Meme by Sadie Parker

The turn in the polls has been sudden – but Phil Syrpis does not think it is a surprise to see Tory fortunes plunge under new PM Truss.

I’ll offer four reasons why they are on the slide; each alone would have an impact, together they are devastating.

The only place to start is with the mis-steps of the Truss government. It has been in office for less than a month (which included the Queen’s funeral). In that time, an impression has been created; and it is not a good impression.

The government is inexperienced and incompetent, making ‘rookie mistakes’.

It is ideological, uninterested in redistribution and equality – once again, the ‘nasty party’.

The Party is obviously divided. Its political antennae (if they exist) are not functioning.

Second, the Truss government has failed to distance itself from the problems caused by PM Johnson. There was an opportunity to show that lessons had been learned from the string of scandals… but that opportunity was not taken.

The consequence is that the corruption, the lobbying, and the interest-group capture have continued.

The government still appears dishonest and untrustworthy, out-of-touch and entitled.

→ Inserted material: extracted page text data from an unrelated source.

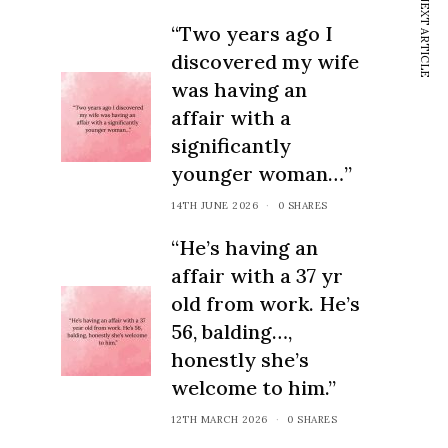
NEXT ARTICLE
thrive.
“Two years ago I
discovered my wife
was having an
affair with a
significantly
younger woman…”
14TH JUNE 2026
0 SHARES
“He’s having an
affair with a 37 yr
old from work. He’s
56, balding…,
honestly she’s
welcome to him.”
12TH MARCH 2026
0 SHARES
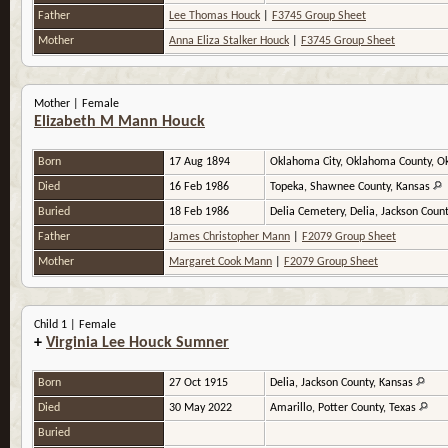
Father
Lee Thomas Houck
|
F3745 Group Sheet
Mother
Anna Eliza Stalker Houck
|
F3745 Group Sheet
Mother | Female
Elizabeth M Mann Houck
Born
17 Aug 1894
Oklahoma City, Oklahoma County, 
Died
16 Feb 1986
Topeka, Shawnee County, Kansas
Buried
18 Feb 1986
Delia Cemetery, Delia, Jackson Coun
Father
James Christopher Mann
|
F2079 Group Sheet
Mother
Margaret Cook Mann
|
F2079 Group Sheet
Child 1 | Female
+
Virginia Lee Houck Sumner
Born
27 Oct 1915
Delia, Jackson County, Kansas
Died
30 May 2022
Amarillo, Potter County, Texas
Buried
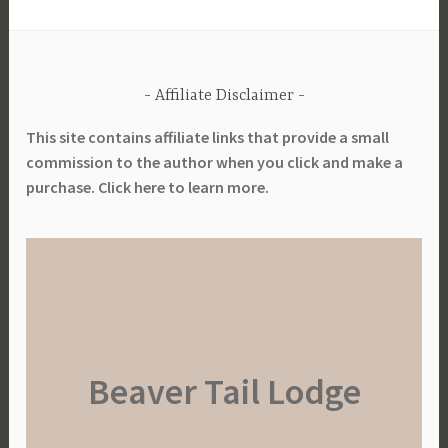
Affiliate Disclaimer
This site contains affiliate links that provide a small
commission to the author when you click and make a
purchase. Click here to learn more.
Beaver Tail Lodge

And, policy-making is still ‘cakeist’ with disregard for evidence and expertise.

Third, the Labour Party appears to have got its act together, and to have persuaded people at least not to fear it. (There’s a lot to say about the position of Labour, and its ability to craft a stronger narrative, but not here.)

And fourth (and one can debate the extent to which the Tory government now 12 years in power is responsible) there are going to be difficult economic times ahead.

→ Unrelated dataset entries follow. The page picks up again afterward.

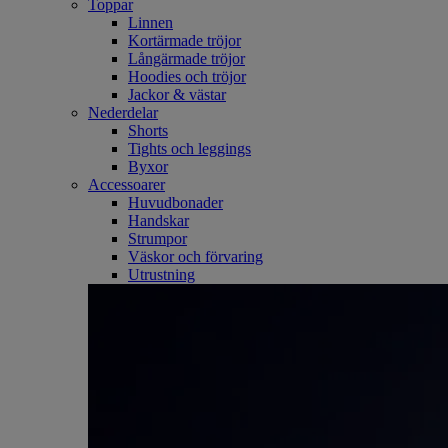
Toppar
Linnen
Kortärmade tröjor
Långärmade tröjor
Hoodies och tröjor
Jackor & västar
Nederdelar
Shorts
Tights och leggings
Byxor
Accessoarer
Huvudbonader
Handskar
Strumpor
Väskor och förvaring
Utrustning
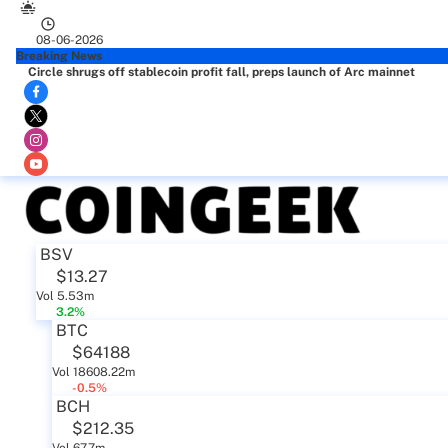
08-06-2026
Breaking News
Circle shrugs off stablecoin profit fall, preps launch of Arc mainnet
BSV
$13.27
Vol 5.53m
3.2%
BTC
$64188
Vol 18608.22m
-0.5%
BCH
$212.35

Brexit, COVID and the war in Ukraine are big shocks, which risk blowing the economy off course.

People are not optimistic about the (near) future; we are instead fearful about what the weeks and months may bring.

In that context, people want stability and certainly, not more, dizzying, ‘constant churn’ (as called for yesterday by Lord Frost).

Put all that together, and it becomes clear that the government faces a huge political and economic challenge, which it is manifestly incapable of meeting.

This weeks’ polls may well become the new normal.